__What the exercise asks__
Look through the entries below and report every line that has "shirt".

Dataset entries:
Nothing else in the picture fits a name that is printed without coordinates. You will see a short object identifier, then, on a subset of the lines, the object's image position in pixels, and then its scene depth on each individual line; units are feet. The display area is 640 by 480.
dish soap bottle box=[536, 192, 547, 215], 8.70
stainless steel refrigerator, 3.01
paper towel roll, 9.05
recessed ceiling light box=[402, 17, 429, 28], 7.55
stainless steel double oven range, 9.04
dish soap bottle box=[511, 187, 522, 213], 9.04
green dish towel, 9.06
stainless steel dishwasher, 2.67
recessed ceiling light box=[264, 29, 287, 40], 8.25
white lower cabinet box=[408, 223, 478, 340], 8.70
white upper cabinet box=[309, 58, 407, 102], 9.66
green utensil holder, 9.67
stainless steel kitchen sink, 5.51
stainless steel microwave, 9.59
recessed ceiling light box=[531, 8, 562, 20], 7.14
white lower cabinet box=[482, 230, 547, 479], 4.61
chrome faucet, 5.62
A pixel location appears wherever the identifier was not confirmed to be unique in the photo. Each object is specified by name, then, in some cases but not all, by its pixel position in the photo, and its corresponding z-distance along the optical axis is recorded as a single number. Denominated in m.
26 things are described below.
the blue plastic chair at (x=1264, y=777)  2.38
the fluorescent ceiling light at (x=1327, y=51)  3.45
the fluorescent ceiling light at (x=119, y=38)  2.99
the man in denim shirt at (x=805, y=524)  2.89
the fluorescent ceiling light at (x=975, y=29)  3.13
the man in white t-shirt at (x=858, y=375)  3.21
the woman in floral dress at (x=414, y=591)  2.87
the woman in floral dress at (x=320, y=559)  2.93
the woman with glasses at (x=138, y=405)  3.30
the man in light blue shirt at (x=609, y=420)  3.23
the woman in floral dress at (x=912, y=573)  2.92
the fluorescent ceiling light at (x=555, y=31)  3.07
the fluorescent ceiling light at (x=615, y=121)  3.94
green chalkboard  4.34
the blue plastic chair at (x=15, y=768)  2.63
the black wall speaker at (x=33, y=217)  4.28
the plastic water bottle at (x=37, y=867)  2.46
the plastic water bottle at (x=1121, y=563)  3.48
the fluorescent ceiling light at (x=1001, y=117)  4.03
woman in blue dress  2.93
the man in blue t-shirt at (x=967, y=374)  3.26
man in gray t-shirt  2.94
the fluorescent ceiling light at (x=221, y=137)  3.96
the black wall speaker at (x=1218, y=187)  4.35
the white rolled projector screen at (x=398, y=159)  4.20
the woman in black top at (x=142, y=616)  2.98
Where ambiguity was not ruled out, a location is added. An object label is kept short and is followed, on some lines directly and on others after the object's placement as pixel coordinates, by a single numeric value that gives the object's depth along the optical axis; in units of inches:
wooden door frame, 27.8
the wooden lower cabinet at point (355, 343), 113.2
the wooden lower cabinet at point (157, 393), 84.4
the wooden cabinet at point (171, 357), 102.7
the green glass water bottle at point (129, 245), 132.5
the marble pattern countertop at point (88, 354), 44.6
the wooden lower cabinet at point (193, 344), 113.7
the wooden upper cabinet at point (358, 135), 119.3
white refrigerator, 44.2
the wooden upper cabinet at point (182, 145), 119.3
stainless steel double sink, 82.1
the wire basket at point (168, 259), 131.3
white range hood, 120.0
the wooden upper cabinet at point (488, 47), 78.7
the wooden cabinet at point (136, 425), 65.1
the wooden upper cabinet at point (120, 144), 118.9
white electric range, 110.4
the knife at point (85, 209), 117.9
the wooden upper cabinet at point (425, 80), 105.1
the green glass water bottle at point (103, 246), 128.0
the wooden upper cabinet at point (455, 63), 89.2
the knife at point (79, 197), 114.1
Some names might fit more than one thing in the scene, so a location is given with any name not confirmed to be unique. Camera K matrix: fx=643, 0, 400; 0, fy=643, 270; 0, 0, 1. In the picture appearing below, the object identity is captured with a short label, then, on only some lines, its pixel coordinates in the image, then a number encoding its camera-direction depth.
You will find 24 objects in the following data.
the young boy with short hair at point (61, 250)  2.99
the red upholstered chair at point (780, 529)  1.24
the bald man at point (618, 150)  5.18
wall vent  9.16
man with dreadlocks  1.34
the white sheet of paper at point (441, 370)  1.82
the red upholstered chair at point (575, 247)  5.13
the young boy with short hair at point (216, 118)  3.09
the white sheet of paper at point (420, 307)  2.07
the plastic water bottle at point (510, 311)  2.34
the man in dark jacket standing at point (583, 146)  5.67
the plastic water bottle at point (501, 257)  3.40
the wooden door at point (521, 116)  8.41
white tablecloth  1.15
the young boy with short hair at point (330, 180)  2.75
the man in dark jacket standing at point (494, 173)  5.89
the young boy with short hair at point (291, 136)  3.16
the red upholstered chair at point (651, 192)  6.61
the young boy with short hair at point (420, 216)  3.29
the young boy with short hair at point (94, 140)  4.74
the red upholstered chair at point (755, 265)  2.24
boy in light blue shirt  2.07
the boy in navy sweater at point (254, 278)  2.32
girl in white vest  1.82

__Response area__
the man in denim shirt at (x=805, y=524)  2.89
the man in white t-shirt at (x=858, y=375)  3.21
the man in light blue shirt at (x=609, y=420)  3.23
the man in blue t-shirt at (x=967, y=374)  3.26
man in gray t-shirt  2.94
boy in light blue shirt  2.07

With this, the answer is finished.